▶ **Problem requirements**
Your reply should reproduce each line below exactly and carry none of the pictures.
[[ Data records, beginning ]]
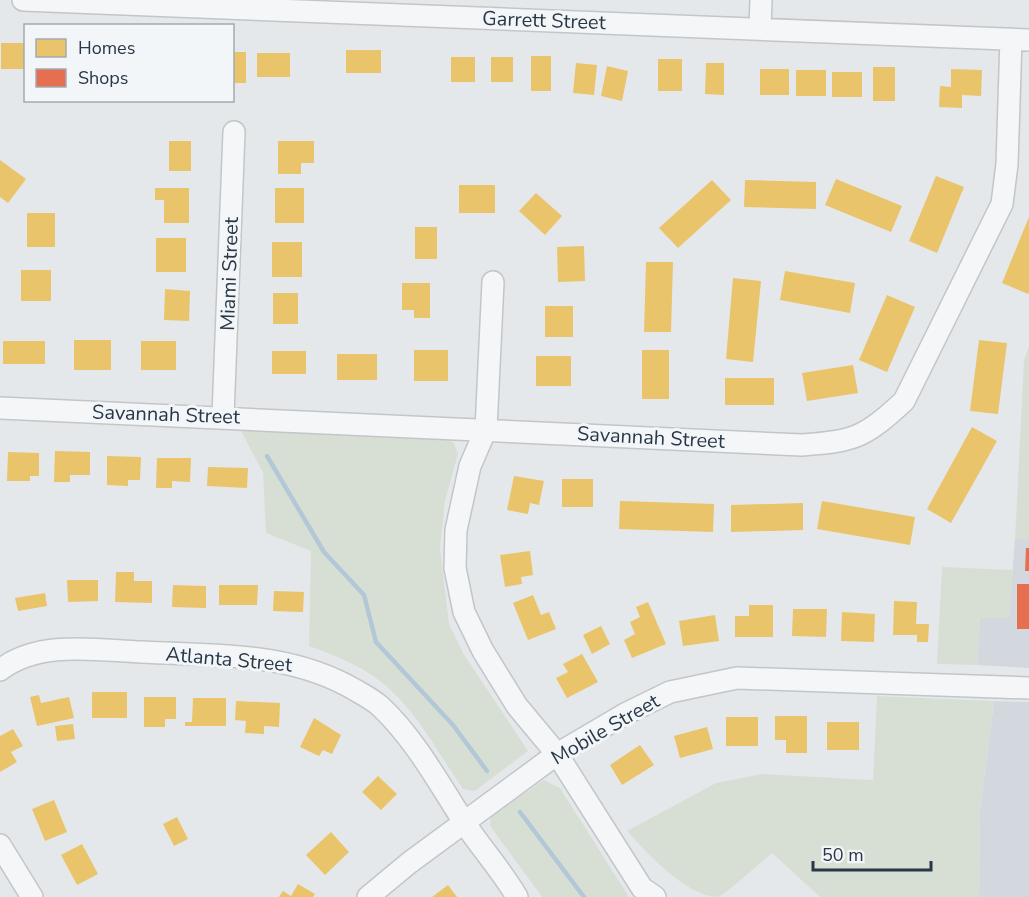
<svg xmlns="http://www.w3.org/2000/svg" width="1029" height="897" viewBox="0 0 1029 897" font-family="'Nunito Sans',sans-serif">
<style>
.built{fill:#d3d8de}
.green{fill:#d7dfd5}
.homes{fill:#e9c46a}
.shops{fill:#e76f51}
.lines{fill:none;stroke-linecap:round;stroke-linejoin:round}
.stream{stroke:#b2c8d7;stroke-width:4.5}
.minor-casing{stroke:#c3c6c8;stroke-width:24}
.minor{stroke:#f4f6f7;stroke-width:21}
.labels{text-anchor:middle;stroke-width:6;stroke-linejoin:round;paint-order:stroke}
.street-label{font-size:20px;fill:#293746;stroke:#f3f6f9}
</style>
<rect width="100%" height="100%" fill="#e5e8ea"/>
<path class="built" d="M1015,539H1029V668L977,665L980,617L1009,618Z
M994,701L1029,702V897H979L980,811Z"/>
<path class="green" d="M1029,346V539H1015L1024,360Z
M240,429L445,438L454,443L458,454L445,501L440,548L449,624L463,653L528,751L475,791L463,789C438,753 415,708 380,681C359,665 334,655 309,646L311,551L266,533L263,473Z
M942,567L1013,570L1009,618H980L977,665L937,664Z
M877,696L994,701L980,811L979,897H820L772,853C761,862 728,893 718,897C687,897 645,851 627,831L716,783L762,774L873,780Z
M544,780L560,788L629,897H542L490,826L491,816Z"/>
<path class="homes" d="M1,43H26V69H1Z
M346,50H381V73H346Z
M232,52H246V83H232Z
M257,53H290V77H257Z
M531,56H551V91H531Z
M451,57H475V82H451Z
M491,57H513V82H491Z
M658,59H682V91H658Z
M576,63L597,65L594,95L573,93Z
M706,63H724V95L705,94Z
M607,66L628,71L622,101L601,96Z
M873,67H895V101H873Z
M760,69H789V95H760Z
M951,69L982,70L981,96L962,95V108L939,107L940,86L951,87Z
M796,70H826V96H796Z
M832,72H862V97H832Z
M169,141H191V171H169Z
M278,141H314V163H301V174H278Z
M0,160L26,179L8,203L0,197Z
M936,176L964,187L937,253L909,241Z
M836,179L902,206L891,232L825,205Z
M712,180L731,200L678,248L659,228Z
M745,180L816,182V209L744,207Z
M459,185H495V213H459Z
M155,188H189V223H164V200H155Z
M275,188H304V223H275Z
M536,193L562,216L545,235L519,211Z
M27,213H55V247H27Z
M1029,217V292L1028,294L1002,283Z
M415,227H437V259H415Z
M156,238H186V272H156Z
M272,242H302V277H272Z
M584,246L585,281L558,282L557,247Z
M646,262H673L671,332H644Z
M21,270H51V301H21Z
M785,271L855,283L850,313L780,300Z
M733,278L761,281L753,362L726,359Z
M402,283H430V318H414V310H402Z
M165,289L190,291L189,321L164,320Z
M273,293H298V324H273Z
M887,295L915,307L887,372L859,360Z
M545,306H573V337H545Z
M74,340H111V370H74Z
M979,340L1007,343L998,414L970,411Z
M3,341H45V364H3Z
M141,341H176V370H141Z
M414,350H448V381H414Z
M642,350H669V399H642Z
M272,351H306V374H272Z
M337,354H377V380H337Z
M536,356H571V386H536Z
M853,365L858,393L807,401L802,373Z
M725,378H774V405H725Z
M972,427L997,441L951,523L927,509Z
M55,451L90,452V475H70V482H54Z
M8,452L39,453V476H30V481H7Z
M107,456L141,457L140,480H128V486L107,485Z
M157,458H191L190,482L172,481V488H156Z
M208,467L248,468L247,488L207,486Z
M514,476L544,481L539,505L530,503L528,514L507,510Z
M562,479H593V507H562Z
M620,501L714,504L713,532L619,529Z
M822,501L915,517L910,545L817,529Z
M803,503V530L731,532V505Z
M530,551L533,575L521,577L522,584L505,587L500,555Z
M116,572H134V581H152V603L115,602Z
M67,580H98V601L68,602Z
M173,585L206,586V608L172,607Z
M219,585H258L257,605H219Z
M274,591L304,592L303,612L273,611Z
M45,593L47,606L18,611L15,598Z
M533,595L541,615L549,612L556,629L528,640L513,603Z
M894,601L917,602L916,624H929L928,642H917V635H893Z
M648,602L666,644L632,658L624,640L635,634L630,622L640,617L636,607Z
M749,605H773V637H735V616H749Z
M793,609H827L826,637L792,636Z
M842,612L875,614L874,642L841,641Z
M715,615L719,641L683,646L679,621Z
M601,626L610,644L592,654L583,635Z
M582,654L598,682L567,698L556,678L568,672L563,664Z
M92,692H127V718H92Z
M39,695L41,703L69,697L74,718L37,726L30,697Z
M144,697H176V719H165V727H144Z
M193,698H226V726H185V722H192Z
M236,701L280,703L279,727L264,726V734L245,733L246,721L235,720Z
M775,716H807V753H786V740H775Z
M726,717H758V746H726Z
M314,718L341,735L332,754L323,750L319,756L300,747Z
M827,722H859V750H827Z
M73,724L75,739L57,741L55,726Z
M707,727L713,749L680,758L674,736Z
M13,729L23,746L11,752L17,762L0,772V736Z
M640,745L654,765L622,785L610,765Z
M378,776L397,794L381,810L362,792Z
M54,800L67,832L45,841L32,809Z
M177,817L188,839L174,846L163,824Z
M331,832L349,852L325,875L306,855Z
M82,844L98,874L77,885L61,855Z
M298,884L315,894L313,897H279L283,891L291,896Z
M448,885L457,897H432Z"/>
<path class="shops" d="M1026,548H1029V571H1025Z
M1017,584H1029V629H1017Z"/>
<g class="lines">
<path class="stream" d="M267,456L324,552L364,595L376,642L453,725L487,771
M520,812L584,897"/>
<g class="minor-casing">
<path id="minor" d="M23,0L1029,40
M760,28L761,0
M493,282L486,429L470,466L456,530L455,568L464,612L483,651L517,706L557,754L642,888L655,897
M0,408L802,445C855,441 864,438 904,401L1002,204L1007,164L1011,39
M223,416L234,132
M0,670C39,640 95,650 141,652C216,656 290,651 357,691C364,695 373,700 380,706C414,738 437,780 462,819C479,846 501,869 517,897
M0,845L32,897
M368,897L409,863L557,754L625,714L670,692L737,678L1029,688"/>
</g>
<use href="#minor" class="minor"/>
</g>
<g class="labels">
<g class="street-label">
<text transform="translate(544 20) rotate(2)" y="7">Garrett Street</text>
<text transform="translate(229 274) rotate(-88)" y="7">Miami Street</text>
<text transform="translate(166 414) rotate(2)" y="7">Savannah Street</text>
<text transform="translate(651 437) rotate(3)" y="7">Savannah Street</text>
<text transform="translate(229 659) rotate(5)" y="7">Atlanta Street</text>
<text transform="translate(605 729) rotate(-30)" y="7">Mobile Street</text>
</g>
</g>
<rect x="24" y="24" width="210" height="78" fill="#f3f6f9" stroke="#a2aab1" stroke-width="1.5"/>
<rect x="36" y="39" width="30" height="18" fill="#e9c46a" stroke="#a2aab1" stroke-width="1.5"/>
<text x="78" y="54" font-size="18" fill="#293746">Homes</text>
<rect x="36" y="69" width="30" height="18" fill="#e76f51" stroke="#a2aab1" stroke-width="1.5"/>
<text x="78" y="84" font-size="18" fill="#293746">Shops</text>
<path d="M813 861v9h118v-9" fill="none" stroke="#293746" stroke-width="3"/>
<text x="822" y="861" font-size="18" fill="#293746" stroke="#f3f6f9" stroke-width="4.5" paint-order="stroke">50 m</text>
</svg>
[[ Data records, end ]]
▶ **Problem solution**
<svg xmlns="http://www.w3.org/2000/svg" width="1029" height="897" viewBox="0 0 1029 897" font-family="'Nunito Sans',sans-serif">
<style>
.built{fill:#d3d8de}
.green{fill:#d7dfd5}
.homes{fill:#e9c46a}
.shops{fill:#e76f51}
.lines{fill:none;stroke-linecap:round;stroke-linejoin:round}
.stream{stroke:#b2c8d7;stroke-width:4.5}
.minor-casing{stroke:#c3c6c8;stroke-width:24}
.minor{stroke:#f4f6f7;stroke-width:21}
.labels{text-anchor:middle;stroke-width:6;stroke-linejoin:round;paint-order:stroke}
.street-label{font-size:20px;fill:#293746;stroke:#f3f6f9}
</style>
<rect width="100%" height="100%" fill="#e5e8ea"/>
<path class="built" d="M1015,539H1029V668L977,665L980,617L1009,618Z
M994,701L1029,702V897H979L980,811Z"/>
<path class="green" d="M1029,346V539H1015L1024,360Z
M240,429L445,438L454,443L458,454L445,501L440,548L449,624L463,653L528,751L475,791L463,789C438,753 415,708 380,681C359,665 334,655 309,646L311,551L266,533L263,473Z
M942,567L1013,570L1009,618H980L977,665L937,664Z
M877,696L994,701L980,811L979,897H820L772,853C761,862 728,893 718,897C687,897 645,851 627,831L716,783L762,774L873,780Z
M544,780L560,788L629,897H542L490,826L491,816Z"/>
<path class="homes" d="M1,43H26V69H1Z
M346,50H381V73H346Z
M232,52H246V83H232Z
M257,53H290V77H257Z
M531,56H551V91H531Z
M451,57H475V82H451Z
M491,57H513V82H491Z
M658,59H682V91H658Z
M576,63L597,65L594,95L573,93Z
M706,63H724V95L705,94Z
M607,66L628,71L622,101L601,96Z
M873,67H895V101H873Z
M760,69H789V95H760Z
M951,69L982,70L981,96L962,95V108L939,107L940,86L951,87Z
M796,70H826V96H796Z
M832,72H862V97H832Z
M169,141H191V171H169Z
M278,141H314V163H301V174H278Z
M0,160L26,179L8,203L0,197Z
M936,176L964,187L937,253L909,241Z
M836,179L902,206L891,232L825,205Z
M712,180L731,200L678,248L659,228Z
M745,180L816,182V209L744,207Z
M459,185H495V213H459Z
M155,188H189V223H164V200H155Z
M275,188H304V223H275Z
M536,193L562,216L545,235L519,211Z
M27,213H55V247H27Z
M1029,217V292L1028,294L1002,283Z
M415,227H437V259H415Z
M156,238H186V272H156Z
M272,242H302V277H272Z
M584,246L585,281L558,282L557,247Z
M646,262H673L671,332H644Z
M21,270H51V301H21Z
M785,271L855,283L850,313L780,300Z
M733,278L761,281L753,362L726,359Z
M402,283H430V318H414V310H402Z
M165,289L190,291L189,321L164,320Z
M273,293H298V324H273Z
M887,295L915,307L887,372L859,360Z
M545,306H573V337H545Z
M74,340H111V370H74Z
M979,340L1007,343L998,414L970,411Z
M3,341H45V364H3Z
M141,341H176V370H141Z
M414,350H448V381H414Z
M642,350H669V399H642Z
M272,351H306V374H272Z
M337,354H377V380H337Z
M536,356H571V386H536Z
M853,365L858,393L807,401L802,373Z
M725,378H774V405H725Z
M972,427L997,441L951,523L927,509Z
M55,451L90,452V475H70V482H54Z
M8,452L39,453V476H30V481H7Z
M107,456L141,457L140,480H128V486L107,485Z
M157,458H191L190,482L172,481V488H156Z
M208,467L248,468L247,488L207,486Z
M514,476L544,481L539,505L530,503L528,514L507,510Z
M562,479H593V507H562Z
M620,501L714,504L713,532L619,529Z
M822,501L915,517L910,545L817,529Z
M803,503V530L731,532V505Z
M530,551L533,575L521,577L522,584L505,587L500,555Z
M116,572H134V581H152V603L115,602Z
M67,580H98V601L68,602Z
M173,585L206,586V608L172,607Z
M219,585H258L257,605H219Z
M274,591L304,592L303,612L273,611Z
M45,593L47,606L18,611L15,598Z
M533,595L541,615L549,612L556,629L528,640L513,603Z
M894,601L917,602L916,624H929L928,642H917V635H893Z
M648,602L666,644L632,658L624,640L635,634L630,622L640,617L636,607Z
M749,605H773V637H735V616H749Z
M793,609H827L826,637L792,636Z
M842,612L875,614L874,642L841,641Z
M715,615L719,641L683,646L679,621Z
M601,626L610,644L592,654L583,635Z
M582,654L598,682L567,698L556,678L568,672L563,664Z
M92,692H127V718H92Z
M39,695L41,703L69,697L74,718L37,726L30,697Z
M144,697H176V719H165V727H144Z
M193,698H226V726H185V722H192Z
M236,701L280,703L279,727L264,726V734L245,733L246,721L235,720Z
M775,716H807V753H786V740H775Z
M726,717H758V746H726Z
M314,718L341,735L332,754L323,750L319,756L300,747Z
M827,722H859V750H827Z
M73,724L75,739L57,741L55,726Z
M707,727L713,749L680,758L674,736Z
M13,729L23,746L11,752L17,762L0,772V736Z
M640,745L654,765L622,785L610,765Z
M378,776L397,794L381,810L362,792Z
M54,800L67,832L45,841L32,809Z
M177,817L188,839L174,846L163,824Z
M331,832L349,852L325,875L306,855Z
M82,844L98,874L77,885L61,855Z
M298,884L315,894L313,897H279L283,891L291,896Z
M448,885L457,897H432Z"/>
<path class="shops" d="M1026,548H1029V571H1025Z
M1017,584H1029V629H1017Z"/>
<g class="lines">
<path class="stream" d="M267,456L324,552L364,595L376,642L453,725L487,771
M520,812L584,897"/>
<g class="minor-casing">
<path id="minor" d="M23,0L1029,40
M760,28L761,0
M493,282L486,429L470,466L456,530L455,568L464,612L483,651L517,706L557,754L642,888L655,897
M0,408L802,445C855,441 864,438 904,401L1002,204L1007,164L1011,39
M223,416L234,132
M0,670C39,640 95,650 141,652C216,656 290,651 357,691C364,695 373,700 380,706C414,738 437,780 462,819C479,846 501,869 517,897
M0,845L32,897
M368,897L409,863L557,754L625,714L670,692L737,678L1029,688"/>
</g>
<use href="#minor" class="minor"/>
</g>
<g class="labels">
<g class="street-label">
<text transform="translate(544 20) rotate(2)" y="7">Garrett Street</text>
<text transform="translate(229 274) rotate(-88)" y="7">Miami Street</text>
<text transform="translate(166 414) rotate(2)" y="7">Savannah Street</text>
<text transform="translate(651 437) rotate(3)" y="7">Savannah Street</text>
<text transform="translate(229 659) rotate(5)" y="7">Atlanta Street</text>
<text transform="translate(605 729) rotate(-30)" y="7">Mobile Street</text>
</g>
</g>
<rect x="24" y="24" width="210" height="78" fill="#f3f6f9" stroke="#a2aab1" stroke-width="1.5"/>
<rect x="36" y="39" width="30" height="18" fill="#e9c46a" stroke="#a2aab1" stroke-width="1.5"/>
<text x="78" y="54" font-size="18" fill="#293746">Homes</text>
<rect x="36" y="69" width="30" height="18" fill="#e76f51" stroke="#a2aab1" stroke-width="1.5"/>
<text x="78" y="84" font-size="18" fill="#293746">Shops</text>
<path d="M813 861v9h118v-9" fill="none" stroke="#293746" stroke-width="3"/>
<text x="822" y="861" font-size="18" fill="#293746" stroke="#f3f6f9" stroke-width="4.5" paint-order="stroke">50 m</text>
</svg>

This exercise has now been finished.